**Activity**
Check every line below for the word "protocol" and copy the ones that have it.

Rendered images with source text:
● ● ● ●
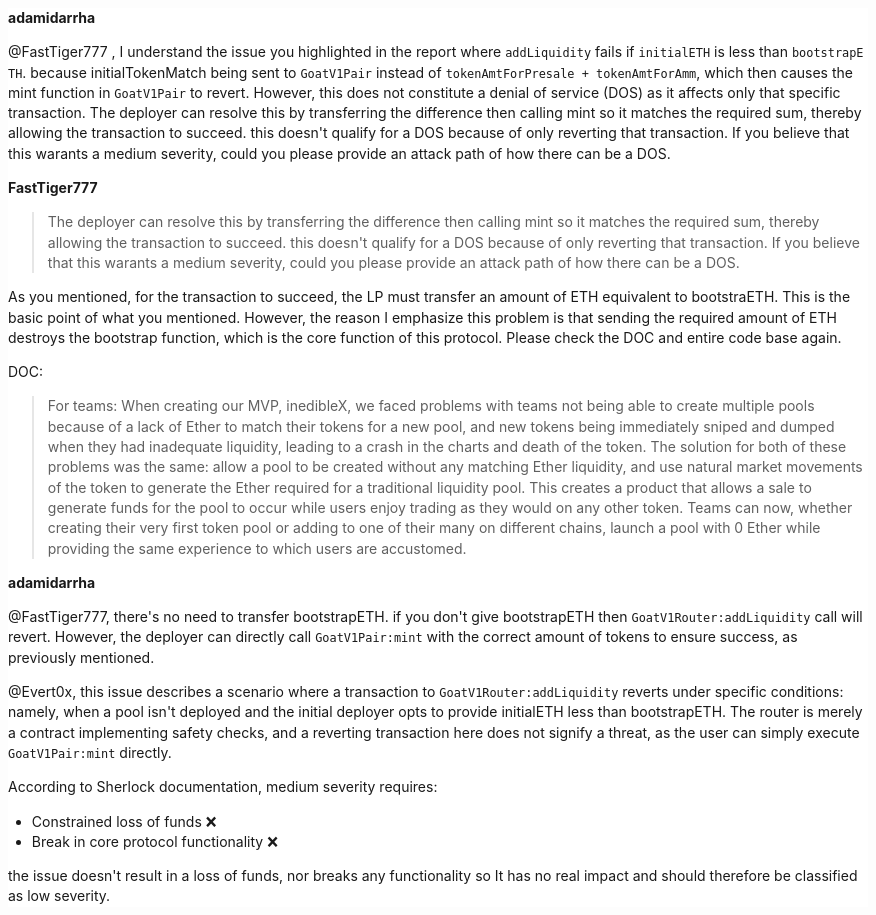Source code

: **adamidarrha**

@FastTiger777 , I understand the issue you highlighted in the report where `addLiquidity` fails if `initialETH` is less than `bootstrapETH`. because initialTokenMatch being sent to `GoatV1Pair` instead of  `tokenAmtForPresale + tokenAmtForAmm`, which then causes the mint function in `GoatV1Pair` to revert. However, this does not constitute a denial of service (DOS) as it affects only that specific transaction. The deployer can resolve this by transferring the difference then calling mint so it matches the required sum, thereby allowing the transaction to succeed. this doesn't qualify for a DOS because of only reverting that transaction. If you believe that this warants a medium severity, could you please provide an attack path of how there can be a DOS.

**FastTiger777**

> The deployer can resolve this by transferring the difference then calling mint so it matches the required sum, thereby allowing the transaction to succeed. this doesn't qualify for a DOS because of only reverting that transaction. If you believe that this warants a medium severity, could you please provide an attack path of how there can be a DOS.

As you mentioned, for the transaction to succeed, the LP must transfer an amount of ETH equivalent to bootstraETH. This is the basic point of what you mentioned. However, the reason I emphasize this problem is that sending the required amount of ETH destroys the bootstrap function, which is the core function of this protocol. Please check the DOC and entire code base again.

DOC:

> For teams:
When creating our MVP, inedibleX, we faced problems with teams not being able to create multiple pools because of a lack of Ether to match their tokens for a new pool, and new tokens being immediately sniped and dumped when they had inadequate liquidity, leading to a crash in the charts and death of the token.
The solution for both of these problems was the same: allow a pool to be created without any matching Ether liquidity, and use natural market movements of the token to generate the Ether required for a traditional liquidity pool. This creates a product that allows a sale to generate funds for the pool to occur while users enjoy trading as they would on any other token.
Teams can now, whether creating their very first token pool or adding to one of their many on different chains, launch a pool with 0 Ether while providing the same experience to which users are accustomed.

**adamidarrha**

@FastTiger777, there's no need to transfer bootstrapETH. if you don't give bootstrapETH then `GoatV1Router:addLiquidity` call will revert. However, the deployer can directly call `GoatV1Pair:mint` with the correct amount of tokens to ensure success, as previously mentioned.

@Evert0x, this issue describes a scenario where a transaction to `GoatV1Router:addLiquidity` reverts under specific conditions: namely, when a pool isn't deployed and the initial deployer opts to provide initialETH less than bootstrapETH. The router is merely a contract implementing safety checks, and a reverting transaction here does not signify a threat, as the user can simply execute `GoatV1Pair:mint` directly.

According to Sherlock documentation, medium severity requires:

- Constrained loss of funds ❌
- Break in core protocol functionality ❌

the issue doesn't result in a loss of funds, nor breaks any functionality so It has no real impact and should therefore be classified as low severity.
● ● ● ●
**Output below**
As you mentioned, for the transaction to succeed, the LP must transfer an amount of ETH equivalent to bootstraETH. This is the basic point of what you mentioned. However, the reason I emphasize this problem is that sending the required amount of ETH destroys the bootstrap function, which is the core function of this protocol. Please check the DOC and entire code base again.
- Break in core protocol functionality ❌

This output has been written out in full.